- _Reading text_:
In October 2019, the company had closed a $6 million Series A and was working on expanding its virtual reality observation platform into 20 new locations over the next year, CEO Erik Maltais said in an interview with Crunchbase News.
Its VR technology offers fully immersive surgical and medical training.
“We were talking to small and medium-sized companies, but then the coronavirus happened, and all of a sudden, five of the top 10 medical device manufacturers were telling us they couldn’t do any training at all,” he said. “As a founder, my choices were go back and raise another round of funding that would take three or four months, or go back to current investors and explain how we were going to deal with the expansion.”
Immertec’s investors agreed to reopen the Series A to current investors and 20 private and angel investors. The original $3 million extension was oversubscribed and ended up being a total of $6 million, Maltais said.
The new funding enabled Immertec to expand into new locations and bring in new hires, including a chief operating officer and other director-level team members across the operations team. The team has grown to 23, and Maltais expects to be at nearly 50 by the end of the year.
Maltais is in the contracting phase with multiple medical device manufacturers and is in the revenue generation stage now, he said.
Next up, Immertec is creating 100 units of its VR platform and deploying them across the country. In addition, the company is preparing to raise its Series B round next year.
“We plan to go from 100 to 1,000 locations, as well as internationally, as many people have expressed the struggle with training that way,” Maltais said. “We plan to provide international growth in 2021, as well as help with educational training at medical schools.”

- _Extracted entries_:

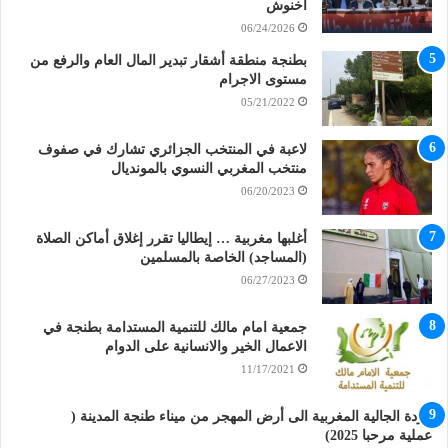
أخنوش
06/24/2026
بطنجة منطقة أشقار تبدير المال العام والرفع من
مستوى الاجرام
05/21/2022
لاعبة في المنتخب الجزائري تشارك في صفوف
منتخب المغربي النسوي بالمونديال
06/20/2023
أغلبها مغربية … إيطاليا تقرر إغلاق أماكن الصلاة
(المساجد) الخاصة بالمسلمين
06/27/2023
جمعية امام مالك للتنمية المستدامة بطنجة في
الاعمال الخير والانسانية على الدوام
11/17/2021
عودة الجالية المغربية الى أرض المهجر من ميناء طنجة المدينة (
عملية مرحبا 2025)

- _Tasks_:
A – Answer from the Immertec text:
(i) Into how many new locations did the company plan to expand its VR observation platform over the next year, as of October 2019?
(ii) To what size has the team grown?
(iii) How many units of its VR platform is Immertec creating next?
B – Reproduce the Immertec text from "The new funding" up to and including "round next year.".
The records have no connection to the Immertec text.

- _Responses for each task_:
A –
(i) 20
(ii) 23
(iii) 100

B –
The new funding enabled Immertec to expand into new locations and bring in new hires, including a chief operating officer and other director-level team members across the operations team. The team has grown to 23, and Maltais expects to be at nearly 50 by the end of the year.
Maltais is in the contracting phase with multiple medical device manufacturers and is in the revenue generation stage now, he said.
Next up, Immertec is creating 100 units of its VR platform and deploying them across the country. In addition, the company is preparing to raise its Series B round next year.